The judicial investigation that takes place to justify these bans is a charade; the Ley de Partidos was originally introduced with the specific intention of banning Batasuna, and was immediately followed by an “investigation” which could only possibly have one outcome. The same is happening now with ANV and EHAK. First the decision is taken to illegalise, then you look for reasons to justify that decision; precisely the opposite process to that which you would normally expect. So the game will begin again, there will be attempts by Batasuna supporters to get round the law and present candidacies in the elections, and any organisation which demonstrates sympathy with such attempts runs the risk of being illegalised.

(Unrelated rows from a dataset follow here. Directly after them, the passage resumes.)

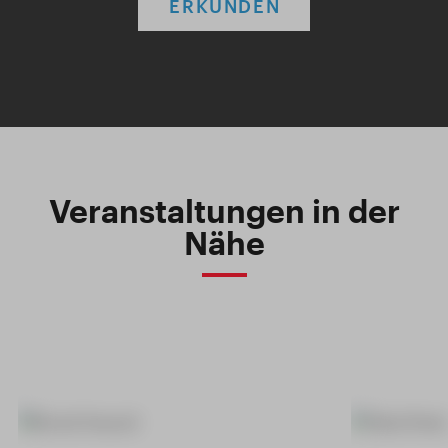
ERKUNDEN
Veranstaltungen in der
Nähe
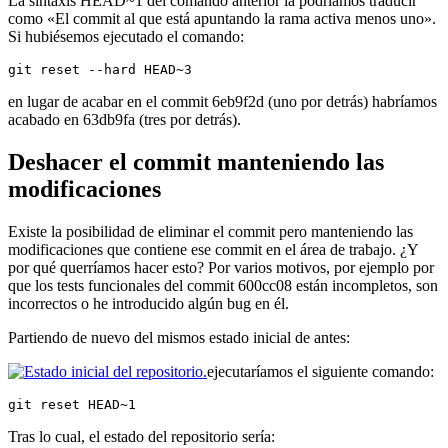
La sintaxis HEAD~1 del comando anterior la podríamos traducir
como «El commit al que está apuntando la rama activa menos uno».
Si hubiésemos ejecutado el comando:
git reset --hard HEAD~3
en lugar de acabar en el commit 6eb9f2d (uno por detrás) habríamos
acabado en 63db9fa (tres por detrás).
Deshacer el commit manteniendo las
modificaciones
Existe la posibilidad de eliminar el commit pero manteniendo las
modificaciones que contiene ese commit en el área de trabajo. ¿Y
por qué querríamos hacer esto? Por varios motivos, por ejemplo por
que los tests funcionales del commit 600cc08 están incompletos, son
incorrectos o he introducido algún bug en él.
Partiendo de nuevo del mismos estado inicial de antes:
ejecutaríamos el siguiente comando:
git reset HEAD~1
Tras lo cual, el estado del repositorio sería:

Although I do not sympathise with Batasuna or their aims I hope they win the case in Europe, because the way things are going at the moment you will soon just need to know someone whose cousin had a friend who once lived next door to a member of ETA to be labelled as a terrorist collaborator. Someone has to put a stop to a process of criminalisation by association or ideas and it’s clearly not going to be the Spanish government or judiciary that does it. The terrorist is the person who places the bomb or pulls the trigger, but we are now seeing a creeping process where the definition is being applied to people who are not part of ETA and who even explicitly reject the use of terror as a way forward.

Wednesday, January 02, 2008

Music To End The Year With

The last weekend of 2007 gave me a chance to catch up on current Spanish music trends with a couple of concerts in Madrid. First up was Muchachito Bombo Infierno who played in the Sala Riviera. One feature of the Madrid live music scene is that hardly any of the larger venues were designed for concerts; the Riviera is a huge discotheque complete with fake palm trees emerging from a bar in the centre. The place was packed, and the music was frenetic, a fusion of the rumba catalana with all sorts of other influences from r&b to ska passing via Manu Chao; all powered by a five piece brass section. Essentially it’s good time music, although none of it is memorable enough to make me feel like buying the record. The gimmick of the live show is to have an on stage artist who paints on a giant canvas as the concert progresses. It works quite well because Muchachito has a fairly tiresome habit of claiming that he is about to leave every 20 minutes or so. These lulls in the concert can be filled with speculation about how the painting is going to develop. With Madrid’s “special” interpretation of the Ley de Tabaco combining with my Christmas virus, I remember the night more for leaving me without a voice than for anything else.

The following night we went to see Fito & Fitipaldis, a band who have been around for a long time but whose popularity has really peaked this year after months of intensive touring. The venue this time was the Palacio de Deportes, a huge soulless venue where if you are stuck in the heights you are better off watching the concert on the video screens than trying to pick out any detail on the far away stage. It’s the price of popularity because this is a band that would be far better in a venue the size of Riviera or smaller. The music is more nostalgic, mainstream rock. Occasionally it reminded me of Dire Straits, at other times of Chuck Berry; together with some of those anthemic ballads so beloved of the Spanish who immediately whip out their lighters (or mobile phones!) to wave in the air as they sing along. You certainly get your money’s worth with Fito, their performance lasted at least 2 hours. Another very Spanish phenomenon in the concert was that of sitting behind what seemed to be a teenage daughter accompanied by both her parents – it was hard to tell who was behind the decision to come to the concert as the parents appeared to be enjoying it more than their offspring.